The phrase, “change the laws on my own,” is not in the U.S. Constitution.
History will ill-serve Eric Holder if it does no more than echo the view common in the wake of his resignation that his tenure as Attorney General was “controversial.” Mr. Holder’s more than five years as the nation’s chief legal officer were consequential.
In tandem with Barack Obama ‘s White House, Mr. Holder pushed the authority of the federal government and its administrative agencies beyond the edge of the Constitution and law. They did so not in one or several controversial instances, as with past presidencies, but repeatedly and across the breadth of the federal government.
Universities, public schools, fire and police departments, the financial industry, utilities, state legislatures, orders of nuns, black parents, small-business owners, the electrons inside the Internet, random sections of the U.S. Constitution—all have learned that what they took to be the clear meaning of existing law was wrong.

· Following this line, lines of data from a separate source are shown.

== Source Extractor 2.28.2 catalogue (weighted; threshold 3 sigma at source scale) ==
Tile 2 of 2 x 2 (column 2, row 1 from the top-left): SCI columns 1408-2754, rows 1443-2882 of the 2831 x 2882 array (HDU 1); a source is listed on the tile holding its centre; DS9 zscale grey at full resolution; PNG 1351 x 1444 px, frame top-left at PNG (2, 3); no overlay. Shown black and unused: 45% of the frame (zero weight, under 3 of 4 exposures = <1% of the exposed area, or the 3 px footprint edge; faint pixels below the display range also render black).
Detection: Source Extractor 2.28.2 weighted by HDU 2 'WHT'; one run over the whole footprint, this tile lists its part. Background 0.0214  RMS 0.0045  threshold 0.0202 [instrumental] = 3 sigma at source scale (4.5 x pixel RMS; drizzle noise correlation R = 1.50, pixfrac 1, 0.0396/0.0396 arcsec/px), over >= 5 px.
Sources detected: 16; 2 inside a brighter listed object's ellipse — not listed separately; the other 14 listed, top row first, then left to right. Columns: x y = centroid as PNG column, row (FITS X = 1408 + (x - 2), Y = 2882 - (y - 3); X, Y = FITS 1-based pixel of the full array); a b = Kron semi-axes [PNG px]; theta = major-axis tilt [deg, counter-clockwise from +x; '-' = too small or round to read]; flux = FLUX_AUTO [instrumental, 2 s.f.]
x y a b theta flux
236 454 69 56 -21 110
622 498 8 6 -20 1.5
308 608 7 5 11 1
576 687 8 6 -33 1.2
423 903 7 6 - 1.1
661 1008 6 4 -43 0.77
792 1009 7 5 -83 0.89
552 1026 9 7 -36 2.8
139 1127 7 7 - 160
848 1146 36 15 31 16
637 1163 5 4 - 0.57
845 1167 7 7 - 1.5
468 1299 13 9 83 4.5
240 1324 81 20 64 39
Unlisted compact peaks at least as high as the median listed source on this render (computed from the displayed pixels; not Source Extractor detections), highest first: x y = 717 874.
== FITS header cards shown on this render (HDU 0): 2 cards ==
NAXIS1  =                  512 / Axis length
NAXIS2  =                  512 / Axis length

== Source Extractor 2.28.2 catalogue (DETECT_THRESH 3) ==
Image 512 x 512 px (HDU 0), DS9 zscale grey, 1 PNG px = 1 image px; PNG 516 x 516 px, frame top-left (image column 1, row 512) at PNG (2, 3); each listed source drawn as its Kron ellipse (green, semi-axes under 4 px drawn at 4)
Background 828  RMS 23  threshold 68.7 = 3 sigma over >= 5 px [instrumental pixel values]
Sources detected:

Messrs. Obama and Holder have attempted to make federal legal authority limitless. The Obama-Holder theory of law—that the needs of justice, as they define it, supersede the law’s boundaries—deserves to be repudiated. It has no precedent outside progressive law journals or various periods in South American history.
Mr. Obama made his intentions clear. In July 2011, the president said in public he’d like to “bypass Congress and change the laws on my own.” The phrase, “change the laws on his own,” is not in the U.S. Constitution. The next year, Mr. Obama made his now-famous and unconstitutional recess appointments to the National Labor Relations Board. The recess appointments were the tip of the iceberg.
For the firm of Obama & Holder, shocking the conscience of sitting federal judges with legal overstepping is just another day in court. The Obama lawyers’ legal justification for their actions has often been, in effect, what difference does it make? That isn’t a legal argument. Yet.